You Can Develop a Good Presentation Technique
For those of you involved in any form of teaching, lecturing, seminar presentations, consulting or presentation of conference papers, you will know the presentation of your material can be a key to a satisfying outcome for the audience and your reputation as a presenter.
I have given well over a thousand presentations in my earlier career either as a lecturer, conference and seminar speaker, debater etc and I am proud that I have had ample feedback to be able to say that I am a successful presenter. Some of my activities are shown here http://bit.ly/2PTAXym
There are many factors which can enhance your performance but the main three that I tended to concentrate on were:-
- Knowledge of your subject well in excess of what you intend to present
- A clear and simple message throughout your presentation with regular changes in presentation emphasis
- Clear diction and accurate use of your microphone and aids such as slides and videos.
There are obviously many other factors but let me elaborate as to why I believe these are three of the most important key elements.
Knowledge of your subject
- You need to be able to answer tough questions accurately, know that there is more detail behind an aspect of your subject than time permits to fully discuss and refer to readings or sources to follow up more deeply.
- You will gain recognition as a knowledgeable speaker and be sought out for further presentations if you hint at other aspects of your subject you can speak on in more detail
A Clear and Simple Message with Good Audience Involvement
- A satisfied audience will be able to tell you what your main message was from your presentation. Many presenters try to involve too much material in their presentations. This may show your in depth knowledge of your subject but may leave your audience saturated without a clear message. A trick in this regard is to have a clear message in your mind before the presentation and then aim to have participants able to repeat your key message to you after your performance.
- You should not be concerned at presenting in-depth detail on an aspect of your subject as long as you can clearly tie the detail back to your key message.
- Audience concentration is quite limited and as a rule you should change the emphasis of your presentation at least every 7 minutes. Some suggested break ideas include asking a question with hands up the answer, changing how you are presenting, showing a slide and asking audience to write down what they see, telling a story of relevance to the subject but of general interest, show a short video, tell a joke (but be careful it is appropriate), have an audience member make a comment or outline a need or experience of relevance, (generally needs preparation beforehand). There are many other ideas and you should develop break systems appropriate for your presentations but be sure to use them.
Clear diction and accurate use of your aids
- The audience must be able to hear clearly. You need to ensure you test the acoustics of the room before your presentation. Remember many audiences of older people have hearing deficiencies so better to be too loud than not be heard. Make sure you know how to use a microphone effectively with lapel or portable mikes the best as they allow you to move on your stage.

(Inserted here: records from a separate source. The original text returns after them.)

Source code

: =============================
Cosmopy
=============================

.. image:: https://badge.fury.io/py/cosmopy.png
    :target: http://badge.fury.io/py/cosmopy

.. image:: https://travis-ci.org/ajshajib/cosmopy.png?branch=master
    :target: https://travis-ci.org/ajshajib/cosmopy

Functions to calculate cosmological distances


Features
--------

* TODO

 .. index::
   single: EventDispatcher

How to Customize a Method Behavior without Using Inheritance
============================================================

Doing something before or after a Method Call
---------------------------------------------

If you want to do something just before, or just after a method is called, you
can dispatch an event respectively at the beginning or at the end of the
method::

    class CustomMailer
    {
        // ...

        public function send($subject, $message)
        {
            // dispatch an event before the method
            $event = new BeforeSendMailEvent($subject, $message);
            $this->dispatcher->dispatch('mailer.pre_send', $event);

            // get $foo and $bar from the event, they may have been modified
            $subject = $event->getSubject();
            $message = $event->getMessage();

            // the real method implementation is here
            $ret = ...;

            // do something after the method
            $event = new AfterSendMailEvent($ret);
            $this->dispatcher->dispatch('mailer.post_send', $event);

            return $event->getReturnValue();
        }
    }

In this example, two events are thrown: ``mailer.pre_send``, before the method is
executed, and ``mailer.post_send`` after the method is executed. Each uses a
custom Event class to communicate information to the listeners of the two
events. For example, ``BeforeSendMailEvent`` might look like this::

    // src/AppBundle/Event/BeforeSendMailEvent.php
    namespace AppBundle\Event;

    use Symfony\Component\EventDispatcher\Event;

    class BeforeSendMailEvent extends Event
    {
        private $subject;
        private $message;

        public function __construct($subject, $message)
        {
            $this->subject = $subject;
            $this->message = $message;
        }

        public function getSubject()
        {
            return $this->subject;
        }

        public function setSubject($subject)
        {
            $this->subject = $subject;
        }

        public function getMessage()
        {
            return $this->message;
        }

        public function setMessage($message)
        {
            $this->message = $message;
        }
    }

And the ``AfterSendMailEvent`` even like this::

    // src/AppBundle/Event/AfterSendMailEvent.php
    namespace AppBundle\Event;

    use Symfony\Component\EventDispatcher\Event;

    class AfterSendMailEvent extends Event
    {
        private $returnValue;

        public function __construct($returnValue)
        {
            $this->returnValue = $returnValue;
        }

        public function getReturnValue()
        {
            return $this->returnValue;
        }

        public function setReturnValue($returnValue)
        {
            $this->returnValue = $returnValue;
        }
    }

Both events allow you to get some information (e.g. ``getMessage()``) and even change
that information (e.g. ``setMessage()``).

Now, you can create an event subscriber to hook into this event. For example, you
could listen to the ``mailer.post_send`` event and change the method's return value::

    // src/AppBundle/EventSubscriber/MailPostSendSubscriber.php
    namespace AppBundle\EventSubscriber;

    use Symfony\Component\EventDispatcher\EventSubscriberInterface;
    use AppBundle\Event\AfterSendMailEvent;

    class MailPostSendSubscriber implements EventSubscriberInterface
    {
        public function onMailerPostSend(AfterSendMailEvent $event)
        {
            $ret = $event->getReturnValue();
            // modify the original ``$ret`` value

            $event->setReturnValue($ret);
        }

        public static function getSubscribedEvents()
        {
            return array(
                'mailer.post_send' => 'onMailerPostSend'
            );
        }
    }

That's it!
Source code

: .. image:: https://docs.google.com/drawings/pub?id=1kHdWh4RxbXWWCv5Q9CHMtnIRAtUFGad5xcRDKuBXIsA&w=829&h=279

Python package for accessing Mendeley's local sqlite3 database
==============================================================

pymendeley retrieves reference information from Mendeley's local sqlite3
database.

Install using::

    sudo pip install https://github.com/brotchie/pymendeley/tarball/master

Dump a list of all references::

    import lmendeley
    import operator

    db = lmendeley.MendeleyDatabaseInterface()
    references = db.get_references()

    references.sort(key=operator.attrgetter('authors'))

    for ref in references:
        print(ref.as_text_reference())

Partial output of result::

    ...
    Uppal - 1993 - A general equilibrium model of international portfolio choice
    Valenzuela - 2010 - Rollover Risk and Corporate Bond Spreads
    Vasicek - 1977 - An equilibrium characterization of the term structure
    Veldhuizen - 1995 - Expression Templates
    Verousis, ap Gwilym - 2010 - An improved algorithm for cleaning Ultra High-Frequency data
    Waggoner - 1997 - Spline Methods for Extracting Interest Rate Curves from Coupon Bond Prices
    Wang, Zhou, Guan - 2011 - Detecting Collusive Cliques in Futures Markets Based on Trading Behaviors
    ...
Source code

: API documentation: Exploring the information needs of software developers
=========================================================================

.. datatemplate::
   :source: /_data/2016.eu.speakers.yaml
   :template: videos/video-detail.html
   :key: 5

- Don’t rush your presentation. If you are racing to get through your preparation you are trying to achieve too much and will probably achieve little. Rushing can often destroy clear diction which is critical to audience contact. Don’t be afraid of a short silence after making an important point.
- PowerPoint slides are valuable assists but should be used sparingly and to emphasise your key message. The slides should not compete with you for attention to your presentation. The use of 5 slides discussed for 2 or 3 minutes each per half hour should be the maximum.
- You do not want the audience trying to absorb too much detail on slides which detracts from you as the presenter. Keep slides uncluttered and having a meaningful message you want to emphasise. When the slide is showing you should be concentrating on explaining aspects of the slide so both your and your audience’s attention are on the slide and its messages. Don’t be frightened to turn off or blank the slide presentation, after discussing it, to get the attention back to you.
- Never use aids or any props that some members of the audience cannot clearly see. There is no point holding up a small gadget or picture to an audience of 1,000.